Pets‑Care‑Adapt: A Quantitative Adaptive and Pulsar Translational Platform Integrating Veterinary and Clinical Oncology
Abstract
Purpose
Adaptive radiotherapy (ART) and personalized ultra‑fractionated stereotactic adaptive radiotherapy (PULSAR) require longitudinal anatomical modeling, deformable image registration (DIR), and dose recalculation and accumulation. While these capabilities are well established in human radiotherapy, they remain largely unavailable in veterinary practice. This work presents a quantitative translational platform designed to support ART and PULSAR workflows in veterinary radiotherapy while maintaining compatibility with clinical treatment planning systems.
Methods
We developed PETS‑CARE‑AdaPT, an integrated platform that standardizes veterinary imaging and treatment data and enables longitudinal anatomical and dosimetric analysis. Imaging and treatment plans were archived using DICOM‑compliant formats with standardized structure nomenclature. Template‑guided AI segmentation adapted from human models were used to generate organ‑at‑risk and target contours. For longitudinal assessment, region‑of‑interest–constrained DIR (RC‑DIR) was implemented to improve registration stability in the presence of tumor regression and large anatomical deformation. Delivered dose was recalculated on longitudinal imaging using a Monte Carlo (MC)–based dose engine, and dose deformation was applied to accumulate dose.
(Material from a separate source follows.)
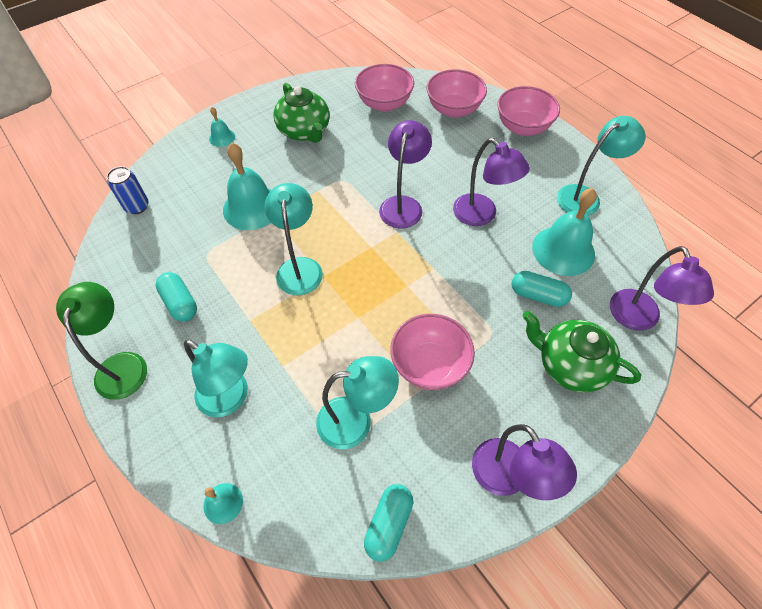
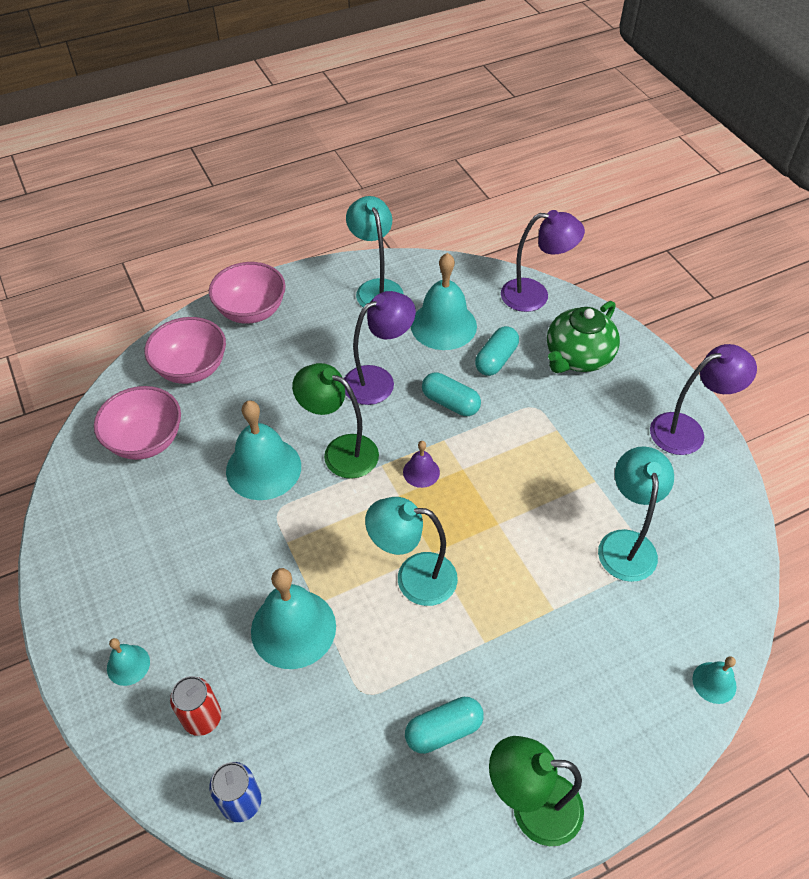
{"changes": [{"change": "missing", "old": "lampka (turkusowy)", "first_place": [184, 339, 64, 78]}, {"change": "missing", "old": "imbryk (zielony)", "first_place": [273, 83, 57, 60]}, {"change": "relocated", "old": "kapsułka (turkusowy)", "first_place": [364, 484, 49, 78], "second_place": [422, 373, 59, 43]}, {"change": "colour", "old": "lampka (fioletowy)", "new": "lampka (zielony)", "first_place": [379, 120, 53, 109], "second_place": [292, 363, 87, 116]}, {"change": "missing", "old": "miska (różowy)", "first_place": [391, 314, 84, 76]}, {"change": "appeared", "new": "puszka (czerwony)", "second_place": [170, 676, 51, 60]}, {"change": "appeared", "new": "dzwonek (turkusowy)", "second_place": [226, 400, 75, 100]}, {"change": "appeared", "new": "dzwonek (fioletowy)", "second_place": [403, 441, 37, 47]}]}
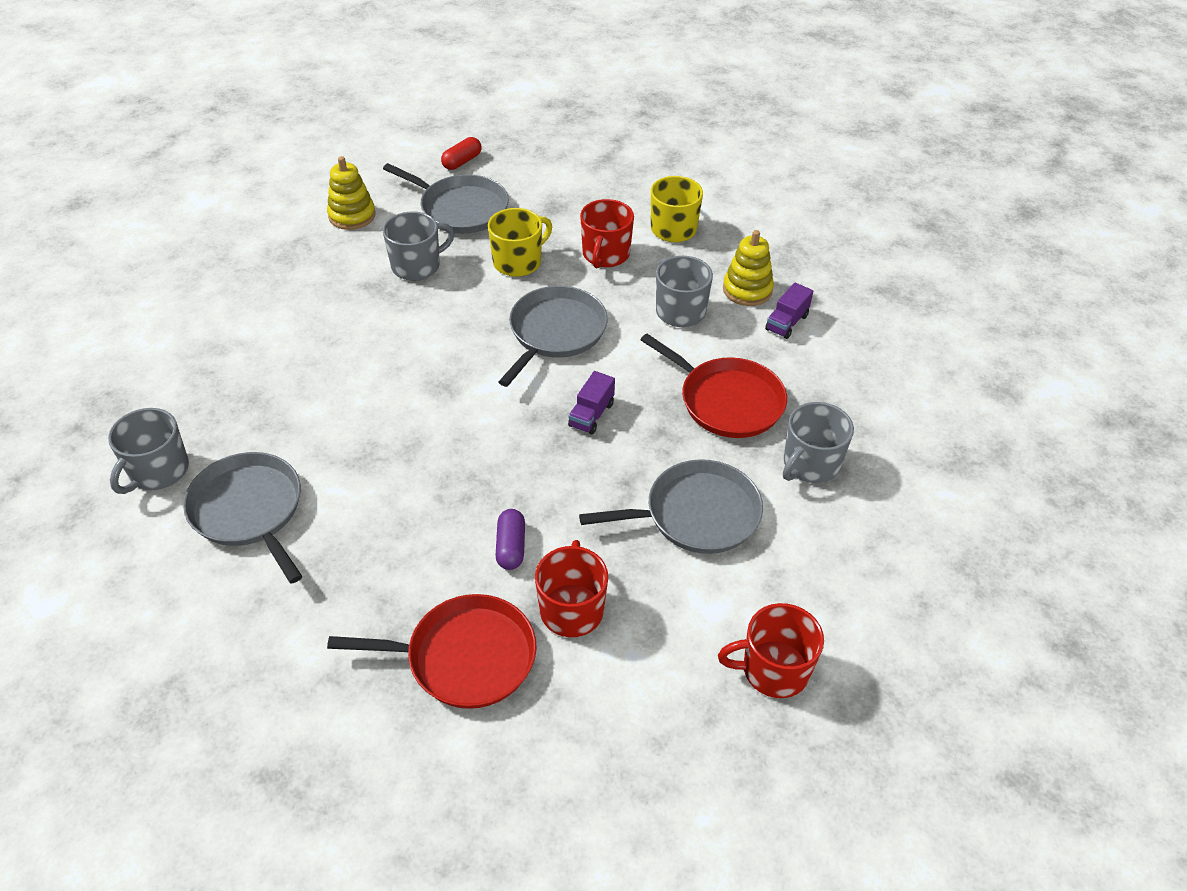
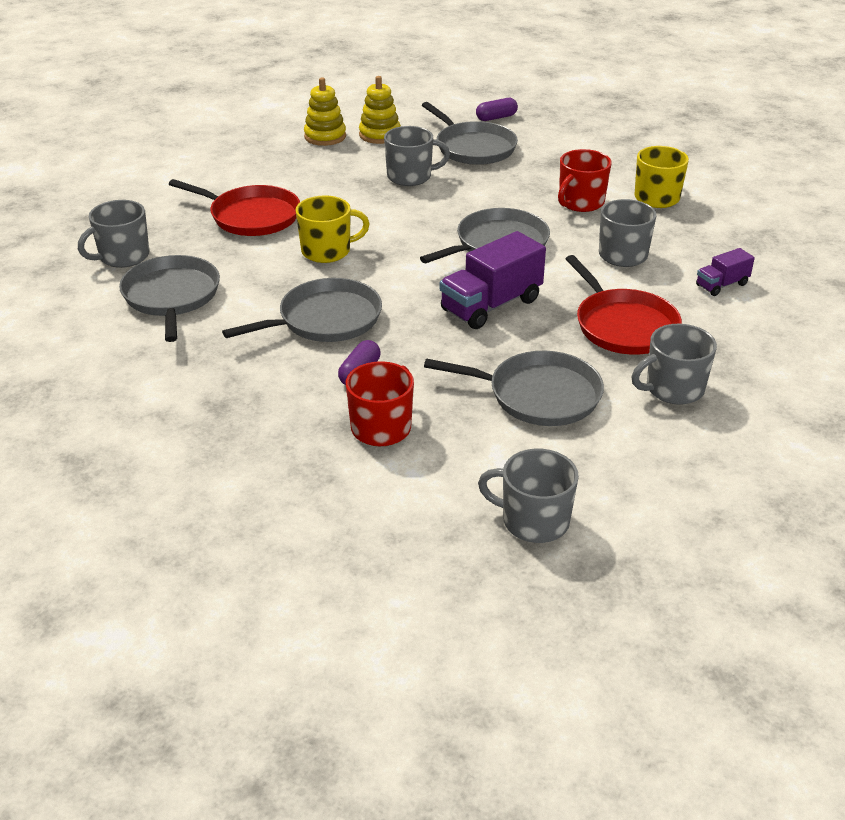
{"changes": [{"change": "relocated", "old": "patelnia (czerwony)", "first_place": [327, 594, 209, 115], "second_place": [169, 179, 131, 57]}, {"change": "colour", "old": "kapsułka (czerwony)", "new": "kapsułka (fioletowy)", "first_place": [441, 137, 41, 33], "second_place": [476, 98, 42, 23]}, {"change": "relocated", "old": "kubek (żółty)", "first_place": [488, 208, 64, 69], "second_place": [296, 195, 74, 68]}, {"change": "size", "old": "ciężarówka (fioletowy)", "first_place": [568, 371, 47, 64], "second_place": [440, 231, 106, 98], "factor": 1.88}, {"change": "colour", "old": "kubek (czerwony)", "new": "kubek (szary)", "first_place": [718, 603, 106, 95], "second_place": [478, 449, 101, 94]}, {"change": "relocated", "old": "zabawka nakładanka (żółty)", "first_place": [723, 230, 51, 76], "second_place": [304, 77, 42, 69]}, {"change": "appeared", "new": "patelnia (szary)", "second_place": [222, 278, 160, 64]}]}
The workflow was evaluated on nine veterinary patients, including three thoracic, two pelvic, and four head‑and‑neck cases.
Results
Automated segmentation performed best in thoracic cases, particularly for prone positioning. Significant challenges were observed due to inter‑animal variability in anatomy, body proportions, and treatment setup. Nonstandard positioning and differences in skeletal and muscular flexibility relative to humans increased DIR complexity and impacted dose mapping. RC‑DIR improved robustness of tumor tracking across time points, enabling consistent dose warping and cumulative dose assessment compared with unconstrained DIR approaches.
Conclusion
PETS‑CARE‑AdaPT provides the first integrated platform for quantitative segmentation, deformable tumor tracking, MC dose recalculation, and deformable dose accumulation in veterinary radiotherapy. The platform establishes a robust dosimetric foundation for ART and PULSAR workflows in companion animals and enables standardized translational studies aligned with modern clinical radiotherapy practice.